● **What you need to do**:
[a] In the Lent sermon, which Bible passage was the reading for March 15?
[b] Rewrite the Lent sermon starting with "Of course, we" and going on through "with her friend.", using "colleague" in place of "coworker".

● **Page**:
━━━━━━━━━━
During Lent 2015 I will be exploring a number of persons who met Jesus, and for one reason or another left his company, and then re-engaged him at a later time. My hope is that in exploring these people who returned to Jesus, I can learn more about what it might mean for me to continually orient myself in a Christ-ward direction. Our reading for March 15 came from John 12:1-8 and focused on the day that Jesus re-visited the home of Mary, Martha, and Lazarus after he had raised Lazarus from the dead.
Think for a moment about a person you would say is a friend. A close friend. Think about the things you’ve shared, the things that person has meant to you over the weeks, months, and years. Do you have a picture in your mind of someone you’d call a good friend?
Think about how things are always just so easy with this person – there’s never, ever been a time when things were tense between you, or one of you made a mistake; things have always been simply perfect…
Yes, that’s hard to imagine, isn’t it? A friendship where there’s never any misunderstanding, never any cause to regret something you might have said or done…
Jesus and Mary were close friends. We know that because John chapter 11 tells us that Jesus loved Martha, Mary, and their brother Lazarus. We see it when later in that same chapter, Jesus becomes aware of Lazarus’ death, but it’s not until he comes face to face with Mary that he breaks down and weeps himself. You know how that is, don’t you? You have a sense of being able to hold it together in a crisis, and then you see a beloved face, and you dissolve in a puddle of emotion.
Jesus loved Mary, and Mary loved Jesus.
But that’s not to say that things were always smooth. In fact, the last conversation that we overhear between these two sounds bitter and almost accusatory: after Lazarus dies, Mary hides from Jesus, and then finally faces him, exclaiming, “If you had been here, my brother would not have died…” She is sad, she is angry, and she says the first thing that comes to mind.
Of course, we are not always at our best when we say the first thing that comes to mind, are we? You know how it is to be a part of a conversation that did not end gracefully: you said something to your boss or a coworker; a teacher heard you mouth off; you spoke in anger to one whom you love. Oh, you got out of the room, all right, but now you’ve got to face that one again, and you’re not sure how it’s going to go.
That was Mary’s situation. In John 11, her brother dies, and she does everything but blame it on Jesus. Then he raises her brother from the dead and leaves town. Not long afterward, he comes through Bethany on his way to Jerusalem, and Mary’s going to come face to face with her friend.
This Lent, we’re talking about people who turn back to Jesus – those who encountered him, and then left for some reason, and then have come back into the relationship.
Sometimes, when people meet the Lord, we expect to see some sort of fundamental re-orientation of their lives. Think about Zacchaeus, for instance, or the Roman Centurion or Philip. Each of these men, and dozens more, could walk out of that encounter and say, “You know, I really missed the boat. I mean, I was so wrong. I was so off base. I will change my ways and get my life together.”
━━━━━━━━━━
● **Dataset entries**:
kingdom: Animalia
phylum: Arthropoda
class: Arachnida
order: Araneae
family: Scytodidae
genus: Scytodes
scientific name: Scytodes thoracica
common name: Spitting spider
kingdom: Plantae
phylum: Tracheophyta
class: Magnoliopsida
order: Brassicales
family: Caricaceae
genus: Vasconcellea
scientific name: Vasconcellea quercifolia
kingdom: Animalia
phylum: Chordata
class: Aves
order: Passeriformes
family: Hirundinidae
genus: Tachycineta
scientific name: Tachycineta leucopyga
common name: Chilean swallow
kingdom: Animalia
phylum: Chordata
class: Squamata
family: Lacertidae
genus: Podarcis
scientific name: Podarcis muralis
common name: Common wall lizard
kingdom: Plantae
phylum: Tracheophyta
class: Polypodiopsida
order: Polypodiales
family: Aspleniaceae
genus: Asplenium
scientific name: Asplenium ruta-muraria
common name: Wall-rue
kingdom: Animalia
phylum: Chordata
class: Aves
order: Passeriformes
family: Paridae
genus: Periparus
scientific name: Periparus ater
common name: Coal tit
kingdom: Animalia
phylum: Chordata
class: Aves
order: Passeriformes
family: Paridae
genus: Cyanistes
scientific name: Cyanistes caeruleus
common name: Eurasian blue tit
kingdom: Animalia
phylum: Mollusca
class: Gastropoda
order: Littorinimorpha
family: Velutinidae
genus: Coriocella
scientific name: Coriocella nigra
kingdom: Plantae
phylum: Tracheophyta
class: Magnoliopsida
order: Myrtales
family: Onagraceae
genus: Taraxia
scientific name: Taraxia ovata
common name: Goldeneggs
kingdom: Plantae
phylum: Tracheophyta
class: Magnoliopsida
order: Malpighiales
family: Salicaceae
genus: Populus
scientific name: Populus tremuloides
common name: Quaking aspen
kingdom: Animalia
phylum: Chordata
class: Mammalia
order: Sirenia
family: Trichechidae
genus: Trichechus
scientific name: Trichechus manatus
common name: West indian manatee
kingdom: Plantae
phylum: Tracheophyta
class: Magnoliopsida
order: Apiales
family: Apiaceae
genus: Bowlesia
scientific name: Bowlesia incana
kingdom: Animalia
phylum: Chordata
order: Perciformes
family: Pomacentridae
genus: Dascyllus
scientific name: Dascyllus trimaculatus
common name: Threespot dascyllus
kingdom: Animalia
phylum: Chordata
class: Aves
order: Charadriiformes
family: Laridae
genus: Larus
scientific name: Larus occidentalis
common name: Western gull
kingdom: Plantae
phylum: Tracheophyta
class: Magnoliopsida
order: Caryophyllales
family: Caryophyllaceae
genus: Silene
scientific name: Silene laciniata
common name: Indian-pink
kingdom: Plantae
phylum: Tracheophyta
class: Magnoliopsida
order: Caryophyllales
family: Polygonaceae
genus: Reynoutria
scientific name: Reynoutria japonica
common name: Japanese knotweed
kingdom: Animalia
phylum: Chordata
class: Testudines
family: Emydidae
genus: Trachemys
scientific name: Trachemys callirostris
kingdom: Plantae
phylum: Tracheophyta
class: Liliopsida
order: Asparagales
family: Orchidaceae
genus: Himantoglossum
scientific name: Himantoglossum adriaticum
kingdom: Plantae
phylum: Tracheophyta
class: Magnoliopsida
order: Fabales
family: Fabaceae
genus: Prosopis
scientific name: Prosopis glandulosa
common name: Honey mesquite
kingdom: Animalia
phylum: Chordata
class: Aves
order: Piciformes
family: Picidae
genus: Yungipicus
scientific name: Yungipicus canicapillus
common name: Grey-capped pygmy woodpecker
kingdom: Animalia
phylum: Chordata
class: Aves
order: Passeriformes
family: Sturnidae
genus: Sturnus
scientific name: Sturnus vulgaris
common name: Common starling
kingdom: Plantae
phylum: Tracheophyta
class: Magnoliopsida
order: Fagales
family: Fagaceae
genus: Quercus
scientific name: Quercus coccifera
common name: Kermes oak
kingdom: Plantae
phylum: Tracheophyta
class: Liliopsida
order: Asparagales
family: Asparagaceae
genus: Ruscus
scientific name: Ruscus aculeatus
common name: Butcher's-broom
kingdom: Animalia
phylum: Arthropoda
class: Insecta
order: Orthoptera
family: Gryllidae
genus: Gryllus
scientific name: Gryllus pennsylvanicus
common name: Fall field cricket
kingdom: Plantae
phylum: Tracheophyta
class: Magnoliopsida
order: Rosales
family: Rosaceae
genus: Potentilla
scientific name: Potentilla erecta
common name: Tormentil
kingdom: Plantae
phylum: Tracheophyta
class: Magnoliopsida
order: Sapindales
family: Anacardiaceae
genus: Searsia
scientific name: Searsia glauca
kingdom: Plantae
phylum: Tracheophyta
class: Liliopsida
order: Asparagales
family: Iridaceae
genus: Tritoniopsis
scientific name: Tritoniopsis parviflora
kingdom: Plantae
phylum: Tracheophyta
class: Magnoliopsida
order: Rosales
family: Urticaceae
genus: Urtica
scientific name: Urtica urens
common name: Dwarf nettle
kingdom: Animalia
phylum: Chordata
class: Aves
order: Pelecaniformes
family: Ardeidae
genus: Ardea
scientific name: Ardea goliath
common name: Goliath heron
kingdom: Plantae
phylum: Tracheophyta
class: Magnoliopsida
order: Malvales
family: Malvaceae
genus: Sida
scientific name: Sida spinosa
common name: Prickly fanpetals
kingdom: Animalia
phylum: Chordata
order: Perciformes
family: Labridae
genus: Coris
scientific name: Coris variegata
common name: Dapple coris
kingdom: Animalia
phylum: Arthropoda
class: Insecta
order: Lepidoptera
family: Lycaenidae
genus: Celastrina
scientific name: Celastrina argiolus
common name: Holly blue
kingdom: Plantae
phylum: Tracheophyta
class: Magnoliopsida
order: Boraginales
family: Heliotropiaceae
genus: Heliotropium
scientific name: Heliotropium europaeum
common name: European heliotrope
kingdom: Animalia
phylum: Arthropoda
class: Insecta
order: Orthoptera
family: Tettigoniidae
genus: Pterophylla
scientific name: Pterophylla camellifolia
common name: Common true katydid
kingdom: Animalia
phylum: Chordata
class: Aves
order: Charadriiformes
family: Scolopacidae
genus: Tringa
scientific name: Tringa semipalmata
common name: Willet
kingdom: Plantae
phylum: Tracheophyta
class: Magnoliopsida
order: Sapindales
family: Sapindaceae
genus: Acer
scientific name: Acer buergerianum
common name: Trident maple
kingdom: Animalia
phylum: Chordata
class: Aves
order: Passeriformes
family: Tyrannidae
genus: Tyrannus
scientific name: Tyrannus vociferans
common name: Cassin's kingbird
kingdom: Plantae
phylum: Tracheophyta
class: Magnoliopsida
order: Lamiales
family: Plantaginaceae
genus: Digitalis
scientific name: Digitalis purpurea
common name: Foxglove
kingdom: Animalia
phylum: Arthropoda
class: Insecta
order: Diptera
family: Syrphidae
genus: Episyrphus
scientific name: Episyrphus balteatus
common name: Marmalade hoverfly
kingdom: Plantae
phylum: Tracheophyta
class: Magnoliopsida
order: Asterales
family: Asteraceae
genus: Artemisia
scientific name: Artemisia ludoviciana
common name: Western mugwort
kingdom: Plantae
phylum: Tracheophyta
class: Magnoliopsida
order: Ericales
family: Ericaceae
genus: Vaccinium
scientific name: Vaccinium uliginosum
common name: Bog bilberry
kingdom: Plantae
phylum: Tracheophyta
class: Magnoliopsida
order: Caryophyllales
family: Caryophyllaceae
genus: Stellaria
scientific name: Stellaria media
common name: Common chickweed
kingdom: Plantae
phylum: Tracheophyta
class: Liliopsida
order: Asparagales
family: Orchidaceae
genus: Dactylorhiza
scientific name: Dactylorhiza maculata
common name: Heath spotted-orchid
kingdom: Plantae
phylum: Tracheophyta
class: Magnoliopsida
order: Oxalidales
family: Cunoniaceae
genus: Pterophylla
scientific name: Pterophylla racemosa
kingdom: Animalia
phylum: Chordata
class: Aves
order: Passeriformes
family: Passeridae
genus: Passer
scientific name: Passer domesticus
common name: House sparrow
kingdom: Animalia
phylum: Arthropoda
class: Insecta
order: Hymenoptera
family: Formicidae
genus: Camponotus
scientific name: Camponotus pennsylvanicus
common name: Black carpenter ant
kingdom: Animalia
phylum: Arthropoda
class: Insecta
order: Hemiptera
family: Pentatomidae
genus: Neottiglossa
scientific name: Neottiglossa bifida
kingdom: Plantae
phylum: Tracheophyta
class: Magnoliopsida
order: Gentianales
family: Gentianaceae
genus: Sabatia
━━━━━━━━━━
● **Per-task answers**:
[a] John 12:1-8

[b]
Of course, we are not always at our best when we say the first thing that comes to mind, are we? You know how it is to be a part of a conversation that did not end gracefully: you said something to your boss or a colleague; a teacher heard you mouth off; you spoke in anger to one whom you love. Oh, you got out of the room, all right, but now you’ve got to face that one again, and you’re not sure how it’s going to go.
That was Mary’s situation. In John 11, her brother dies, and she does everything but blame it on Jesus. Then he raises her brother from the dead and leaves town. Not long afterward, he comes through Bethany on his way to Jerusalem, and Mary’s going to come face to face with her friend.